◆ TEXT SEGMENT ◆
⁂
Merit considerations in automatic plans should not be overemphasized. The system is designed to be automatic, and variations are seen as exceptions, not the rule. In most systems that allow either movement ahead or denial of increases, these alternatives are rarely used: the problems they pose for administration of the workplace are not perceived by supervisors to be worth the advantages they offer.
The use of automatic progression has been declining, although it is still probably the norm in many cases. The emphasis on productivity in the United States is translating itself into a search for ways to make employees more productive. Focusing on performance instead of longevity is part of this trend.13
Combinations of automatic and merit progression. We have just seen that some introduction of merit is possible even in automatic progressions that focus on longevity. It is possible also to design progressions that try to balance merit and longevity. These progressions usually let employees focus on different criteria at different places in the pay range.
Probably the most common combination is automatic progression to the midpoint – the market rate – and progression beyond the midpoint on the basis of merit. The rationale for this method of progression is that all employees can be expected to reach average proficiency within a certain time on the job; this period matches the automatic movement to the midpoint. However, not all employees exceed average performance on the job, and movement from the midpoint on should be based on performance that is above average. If the organization does a good job of matching time taken to reach the midpoint with time taken to reach proficiency in the job, then labor costs are equalized; if these are out of balance, then labor costs are higher or lower than is optimum.
The rate range can take one of two forms in this case. The first looks like option c in figure 13-1, with a series of steps from bottom to top and the market rate as the middle step. The distinguishing feature of this form is how movement is determined after the midpoint has been reached. In the second form there is a series of steps up to the midpoint but an open range from that point on with movement of any degree possible and decided by merit. This form is illustrated in figure 13-1, option d.
Another method is to combine longevity and merit at all points in the range. Under this arrangement all employees receive an automatic adjustment, but those with above-average performance receive more, such as a two-step jump. It is also possible to hold back those who are not performing well. The latter action is rare but can be effective in probationary situations.
The prevalence of these different methods is hard to determine. It appears that automatic methods are most typical of factory jobs and combination methods most typical in office situations. Automatic-progression methods are simple to administer since they are purely mechanical adjustments made by time in grade. Introducing merit complicates the pay decision by adding a judgment about how well the person is doing the job. Then a way must be developed to incorporate this judgment into a wage increase. This makes administration more complex and, if the judgments are perceived as arbitrary, raises concerns about the equity of the system. The advantage is that a connection is made between performance and reward, and this may be worth the trouble.
Merit progression. A pure merit progression employs an open rate range with only the minimum, maximum, and midpoint defined, as in option e in figure 13-1. Movement within the range is based strictly on performance, and there are no adjustments for general increases. This pay-for-performance system requires an integration of performance appraisal with pay determination. What we cover here is movement between steps of a pay grade, as in figure 13-1, option c, on the basis of merit. The rationale for merit progressions is that the movement to proficiency is actually an improvement in performance and should be treated as such; people differ in their rate of improvement to proficiency, and this should be taken into account; it is performance that the organization wants and should pay for.
⁂
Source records
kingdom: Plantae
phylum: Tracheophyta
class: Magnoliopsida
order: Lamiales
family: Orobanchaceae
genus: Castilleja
⁂
◆ WHAT TO WORK ON ◆
1) Please list each lettered option of figure 13-1 that the pay progression text refers to, and give the form of rate range each one illustrates.
2) Write the next part of the pay progression text, continuing after its final sentence.

◆ RESPONSES ◆
1)
- Option c: a series of steps from the bottom to the top of the range, with the market rate as the middle step.
- Option d: a series of steps up to the midpoint, then an open range from that point on where movement of any degree is possible and decided by merit.
- Option e: an open rate range with only the minimum, maximum, and midpoint defined.

2)
In practice, a merit progression is usually a combination of merit and longevity. The initial decision to move a person from say, step 3 to step 4 is based on performance, but from that time on the person retains step 4 when adjustments to the wage structure are made, thereby remaining at the same relative position in the range. If step 4 is one step above the midpoint, the assumption is that this person is always above average in performance, but actually the person needs only to maintain a level of performance that will not result in termination. Further, unless the performance-appraisal system is tied consistently to the merit pay adjustments, either the system tends to be seen as arbitrary, or supervisors tend to grant the same increase to all employees and thus destroy the performance-reward connection.
In all step systems most employees eventually get to the top of the pay range, particularly in a bad economy. In a merit progression method the good performer should get there faster than the average or poor performer. This phenomenon of getting to the top of the range tends to be hidden when the organization is growing and times are good. But when growth stops, then promotions slow up, employees stay on their current job, movement to the top of the range is accelerated, and the organization finds that all employees are at the top of the range. Labor costs thus become very high at exactly the time the organization can least afford that to happen. From the employee's perspective, the only pay increases received are those that occur through wage structure adjustments, and these are likely to decrease in these circumstances. This lack of wage increases makes the potential for feelings of inequity to increase considerably.
Most organizations and their management claim that they use a merit progression system,but in practice up to 80 percent of employees in a stable organization are at the top of their rate range. The problem is compounded when management mixes up general pay increases with merit pay. Granting all employees the same pay increase and announcing it as a merit increase destroys the concept of merit. Lower-level supervisors, in particular, find it uncomfortable to deal with merit pay, which requires them to make competitive distinctions between employees. For these supervisors it is often cooperation and not competition that is important. Since annual pay increases are almost institutionalized in organizations today, this makes merit progression something of a misnomer, especially where organizations simply call all pay adjustments merit increases.
Union acceptance. Unions generally do not support merit-progression systems (as was the case in the Year 2000 when the National Education Association voted against merit pay for teachers). They question the objectivity of performance criteria and see the supervisor rewarding things other than getting the job done. Further, they are interested in getting their members to the top of the rate range as fast as possible. Unions can complicate the merit system through grievances. Some unions will automatically file a grievance if all members do not receive an adjustment or if they do not receive the maximum adjustment. This not only increases administrative costs but considerably burdens the performance-appraisal system.
Non-unionized people in the organization look at what happens to union members, and management knows this. Therefore, management tends to give those not in the union what union members received and maybe a little more. Organizations do try to deal with their nonunion sectors more on a merit basis than on a longevity basis, and to the degree that above-average employees receive more, the merit principle does work.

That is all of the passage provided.